Why did politicians initially say they were following the science of how to deal with the pandemic, while the same politicians ignored economists on Brexit? It is not because medicine is a science and economics is not. As I have argued elsewhere, the two disciplines have many structural similarities. Henderson’s point about prior beliefs is undoubtedly one reason: not many non-medics thought about pandemics before there was one. For politicians another reason is ideology. With austerity and Brexit it was ideologically convenient, and perhaps even necessary, for its proponents to discount expertise. Initially there appeared to be little ideology involved with controlling a pandemic, beyond libertarian instincts.
One reason attitudes to medical experts changed among government politicians between the first and second wave was the emergence of ideology dressed up as science: the Barrington Declaration and all that, and the influence that has had on many Conservative MPs. Once again, it became in the interests of those politicians to ignore expertise, just as they did with Brexit. The correlation with pro-Brexit and anti-lockdown views is no accident. The lesson is simply not to elect politicians who can so easily cast aside expertise.

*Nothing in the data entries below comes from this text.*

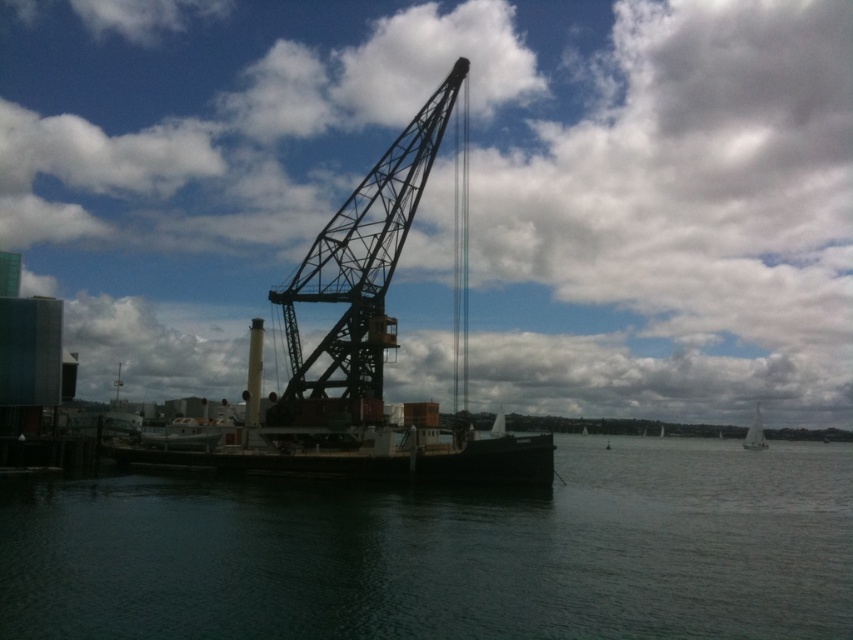
Does dark matte water at center appear under metallic industrial crane at center?

Yes.

Does point (606, 620) come in front of point (389, 280)?

Yes, it is in front of point (389, 280).

Identify the location of dark matte water at center. (447, 552).

At what (x,y) coordinates should I click in order to perform the action: click on dark matte water at center. Please return your answer as a coordinate pair (x, y). Image resolution: width=853 pixels, height=640 pixels. Looking at the image, I should click on (447, 552).

Who is more forward, (463, 349) or (746, 440)?

Positioned in front is point (463, 349).

Does metallic industrial crane at center have a smaller size compared to white sailboat at right?

No, metallic industrial crane at center is not smaller than white sailboat at right.

Between point (440, 472) and point (747, 433), which one is positioned behind?

Point (747, 433)

Identify the location of metallic industrial crane at center. (355, 353).

Does dark matte water at center appear over white sailboat at right?

No.

Is dark matte water at center bigger than white sailboat at right?

Yes, dark matte water at center is bigger than white sailboat at right.

Is point (20, 627) behind point (753, 435)?

No, it is in front of (753, 435).

Locate an element on the screen. The image size is (853, 640). dark matte water at center is located at coordinates (447, 552).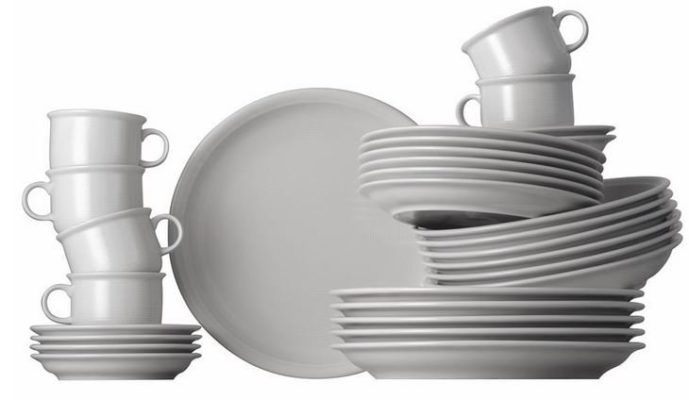
Image resolution: width=689 pixels, height=400 pixels. Find the location of `white cups`. white cups is located at coordinates (121, 306), (103, 239), (112, 181), (91, 118), (551, 101), (533, 50).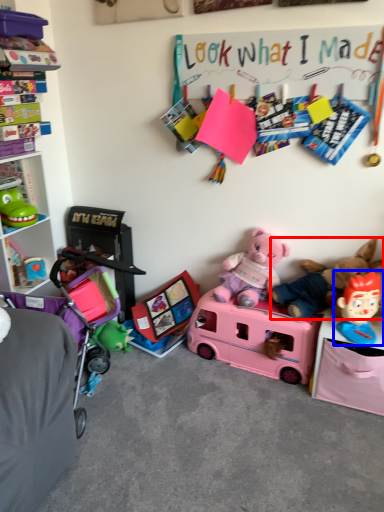
Question: Which object appears closest to the camera in this image, teddy bear (highlighted by a red box) or toy (highlighted by a blue box)?

Choices:
 (A) teddy bear
 (B) toy

Answer: (B)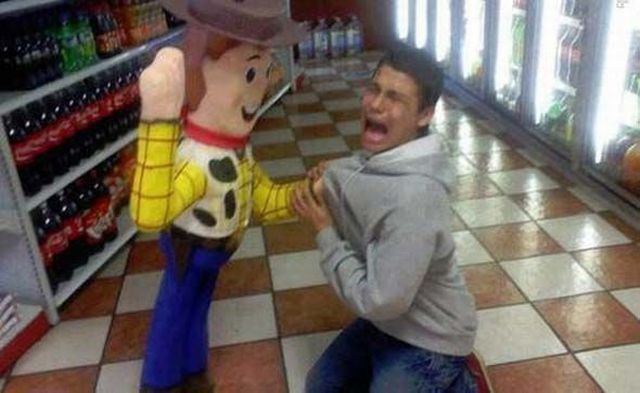
Find the location of a particular element. Image resolution: width=640 pixels, height=393 pixels. shelf is located at coordinates (89, 286), (68, 173), (70, 81).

Unfortunately that is less likely to happen as long as the media fails to tell viewers what the consensus among experts is. I have made this point before, but I think the lesson of climate change is instructive. The media are not going to change what they do, particularly when some feel their existence may depend on keeping certain politicians happy. What changed the media’s approach to climate change, at least in principle, was pressure from science itself. The reason academic economics gets ignored is that academic economists don’t organise to apply pressure.
I have seen so many accounts of why economics was ignored over Brexit that blame themselves: things should have been presented more clearly, economists should have been more open about uncertainties, and so on. All have some truth, but none will make any difference as long as the media treats the consensus among academic economists as just another opinion. For the media to do otherwise requires the strongest pressure from groups who represent academic economists. At the very least, we need institutions representing economists telling the media what the consensus view (if any) is on particular economic issues. [1]
I suspect that some medics will be beginning to ask similar questions about the pandemic: why did politicians ignore consensus advice, why did anti-lockdown politicians get so much airtime and so on. The answers I suspect are similar to those I have just given for economics. Medics have one big advantage over economists: the bodies that represent them are used to applying public pressure. They should apply that pressure on the media if they want to avoid expert views about the safety of COVID-19 vaccines to be treated as just one opinion to set beside the opinion of anti-vaxxers.
[1] When I make this point I often get comments along the lines that I’m trying to impose conformity, and the public should be told about mavericks opinions because (very occasionally) they turn out to be right. I’m doing neither of those things. What is missing from the media is any sense of what the expert consensus is, and for politicians who depart from the consensus being interrogated on why they think they know better than the expert consensus.